WATER, WATER EVERYWHERE, BUT IS IT PURE ENOUGH FOR LABORATORY WORK? For over 50 years, laboratories around the world have used ASTM standard D 1193, Specification for Reagent Water, to assure the proper purity of water used for analysis.
“When you think about doing analytical chemistry, whether you’re analyzing steel or oil or doing environmental monitoring, the most commonly used chemical reagent is water,” says John Hubbling, laboratory manager, Metropolitan Council Environmental Services, St. Paul, Minn. Hubbling has been chair of Subcommittee D19.02 on General Specifications, Technical Resources, and Statistical Methods since 2002, and co-chair with Verity Smith of the D 1193 task group since 2000. “We may not think of water as a reagent, but it is. You have to make up solutions in something. You have to dissolve your sample in something,” says Hubbling.
D 1193 was first approved in 1951 and, as stated in its scope, the specification “describes the required characteristics of waters deemed suitable for use with the standards under the jurisdiction of ASTM.” Four types of water are specified in D 1193, called Types I-IV. In addition, three separate grades that specifically address contaminants of microbiological origin can be applied to the four types.

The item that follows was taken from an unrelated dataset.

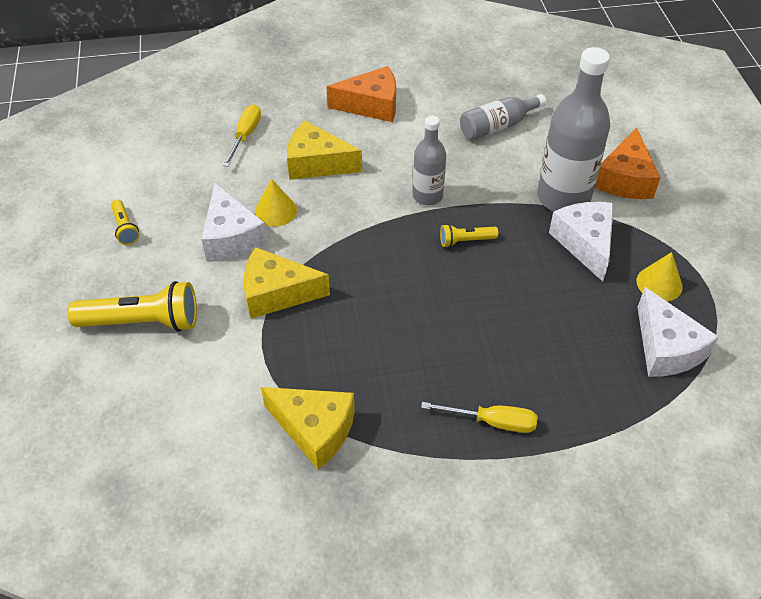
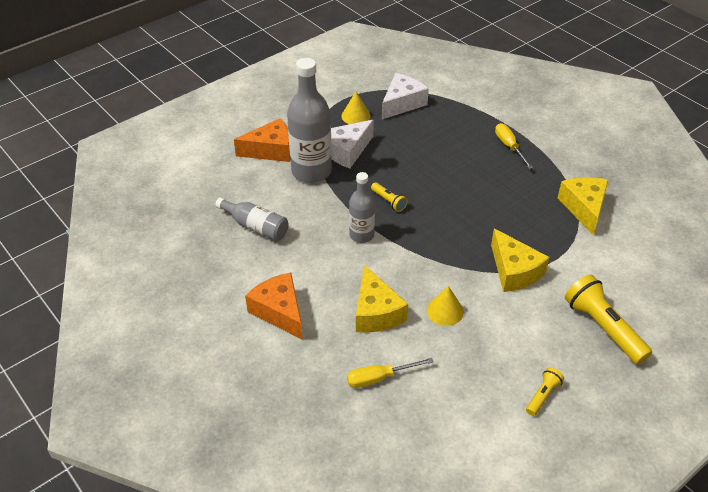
camera: 120 degrees left, 5 degrees down
white cheese [201,183,268,260] -> none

Laboratories use D 1193 to identify the kind of water purity level that is needed for their analytical application and then produce it as required by the standard.
Hubbling says that if water isn’t pure enough, or if it contains contaminants at sufficiently high levels, these contaminants will interfere with the lab work being done, either because they will cause distortion in the analytical process or because, if the water contains the chemical that the lab is trying to measure, it could appear that something is there when it’s not.
“It’s critically important to understand both how to purify the water and what the purity of the water is that you’re using to make sure that the reagent water being used will work for your particular application,” says Hubbling, who also notes that this is particularly important in the field of microbiology, since contaminants in water can affect the growth of bacteria that a laboratory may be trying to grow or count.
According to Hubbling, these issues have become increasingly important in the environmental field, especially over the last 40 years, since there has been a steady decrease in the levels where labs need to make their measurements. “We can now identify the impact of pollutants at much lower levels and so need to measure at these levels. The reagent water needs to be pure enough so that we don’t get false positive results in our tests,” says Hubbling.
During the period from 2000-2005, Subcommittee D19.02 worked on a major revision of D 1193 that was approved in 2006. This revision reflects many of the changes that have occurred in water purification over the last few decades. Acknowledging the wide variety of technologies that are now available, the standard now states that the types of water may be produced with alternate technologies as long as the appropriate constituent specifications are met and that the water so produced has been shown to be appropriate for the application where the use of such water is specified.
“D 1193 is ubiquitous, just as water is everywhere,” says Hubbling. “It is also unusual in that it must somehow incorporate the means of manufacture into a fixed specification while still trying to accommodate technological changes in the field of water purification.”
Hubbling believes that D 1193 holds a unique place in the world of ASTM standardization and he also believes that ASTM’s standards developing process is a vital component in the continuing success of the standard. “It might be the most widely cited ASTM standard; many people speak of “Type I” water not having any idea where the designation originates,” says Hubbling.
“D 1193 has set the standard for water specification for over 50 years. Once such specifications obtain such wide usage, it is ever more difficult to make changes and critical that updates are most carefully considered. The consensus process in ASTM, both in its inclusiveness and rigorousness, is vital to the success of maintaining the health of standards such as D 1193.”
Verity Smith agrees, noting, “D 1193 has certainly changed to keep up with technology and the needs of its users over the years.”